マルチプロセッサ向けソフトウェアパラダイムとは?(その2)
「マルチプロセッサ向けソフトウェアパラダイムとは?」で、今後はますますマルチプロセッサ技術が重要になると指摘した。
またありがたいことにいくつかトラックバックをいただいた。
「Cのような低レベルの言語で書いているのであれば、それもしょうがないと思うが、スクリプト言語で書いたようなアプリケーションであれば言語処理系でよきにはからって欲しいとも思う。例えば構文で繰り返しを発見したらそれを自動的に並列化するくらいの事をやってくれてもばちはあたらない。Fortranのような数値計算処理系だとDOループを自動的にパイプライン化したり並列化したりして性能向上をシステムがおこなってくれたりする。」
それなんて第五世代コンピュータ計画,と
ムーアの法則によりインテルの単一 CPU パワーの激増によって淘汰された超並列計算機アーキテクチャとプログラミングが,ムーアの法則の限界に直面し再び表舞台に復活するかもしれない,という歴史の皮肉.やはり時代を先取りしすぎだったのでしょうねぇ.
とのこと。
第五世代は論理型プログラミングだったけど、もちろん関数型言語やスクリプト言語でもかまわない。副作用のない言語だと並列性を発見した時の処理が素直に実装できるのでいく分有利かもしれない。
APLのような配列を簡単にあつかえる言語もいいかもしれない。PrologとかGHCとかKL1みたいな言語を勉強するのもいいかもしれない。

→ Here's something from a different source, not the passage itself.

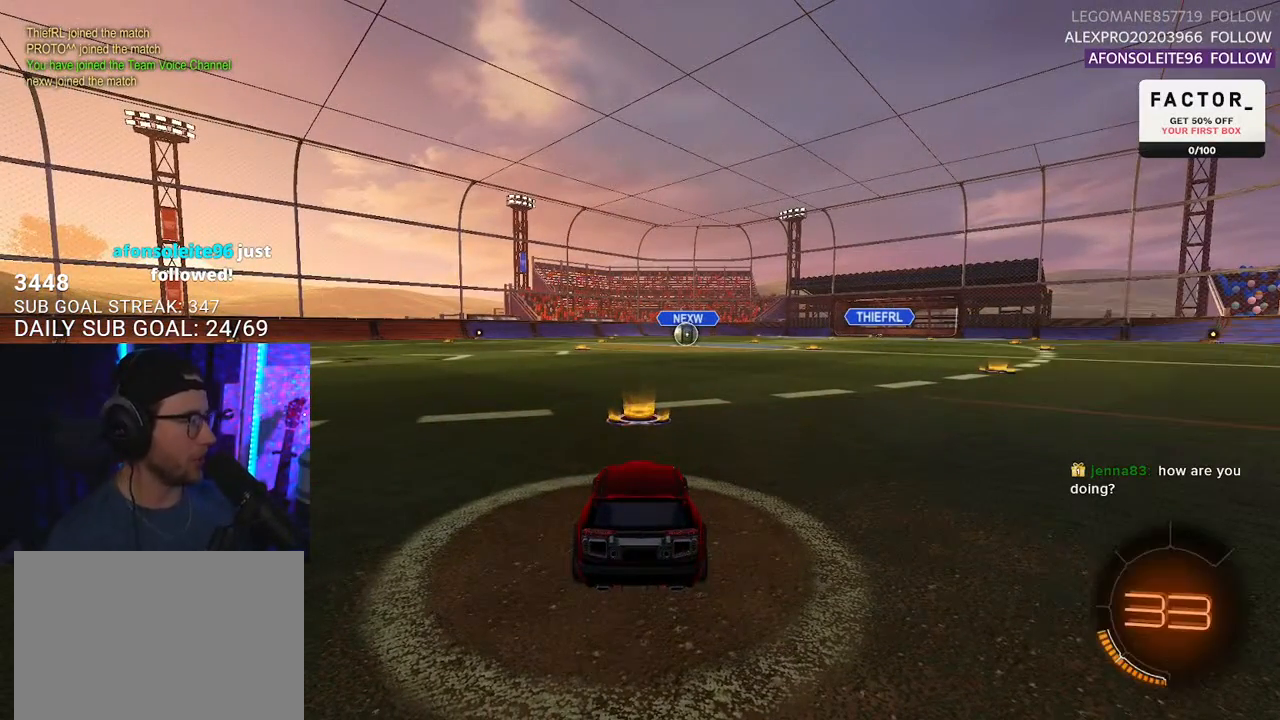
{"buttons": ["R2"], "left_stick": "center", "right_stick": "center", "events": []}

コンピュータアーキテクチャとして大規模並列マシンのコネクションマシン(プロセッサ数約6万)での経験より、
http://www.personal-media.co.jp/book/comp/062_f.html#part1
アルゴリズムの研究も必要である。ハロルドストーン(IBMワトソン研)はIEEE Computer誌にコネクションマシン上の文献検索アルゴリズムは一見高次の並列度を有しているように見えるが、インデックスを利用したシーケンシャルアルゴリズムを用いれば同じ主記憶サイズのたった1台のプロセッサで実行した方が速いという結果を詳細に導きだしている。このように必ずしもプルートフォースなアプローチで並列度が出たと喜んでいてもすぐ足をすくわれかねない。
並列度を生かすアルゴリズムの研究がかかせない。つまり並列度を構文的に発見できたとして、それを単にプロセッサにはりつけているだけではだめだったりするのである。
実装においても、いろいろな工夫が必要かと思うが、まだまだこれからの世界だと思う。
Pugsでの実装例
Parallel Scripting Now!
% /usr/bin/time pugs -e '(1..100000).>>sqrt'
9.27 real 9.09 user 0.13 sys
% env GHCRTS=-N2 /usr/bin/time pugs -e '(1..100000).>>sqrt'
5.79 real 6.92 user 0.15 sys
More SMP parallelism.
デュアルぐらいではパラダイムはシフトしがたい
Rubyのまつもとさんのブログより
20XX年のユビキタス、ロボット、Web/Tech総研
プログラミング言語も超メニーコアの時代になって、 1PCに65536個くらいCPUが載るようになると並列性を人間に取り扱える形で(つまり、あまり見せないように)、取り扱える言語が求められるようになり、 FORTRANのベクトル化技術に類似するものが復権してスクリプト言語を含めて広く利用されるようになる。
か、並列化が行いやすい副作用のない関数型言語が今とは別の意味で注目される。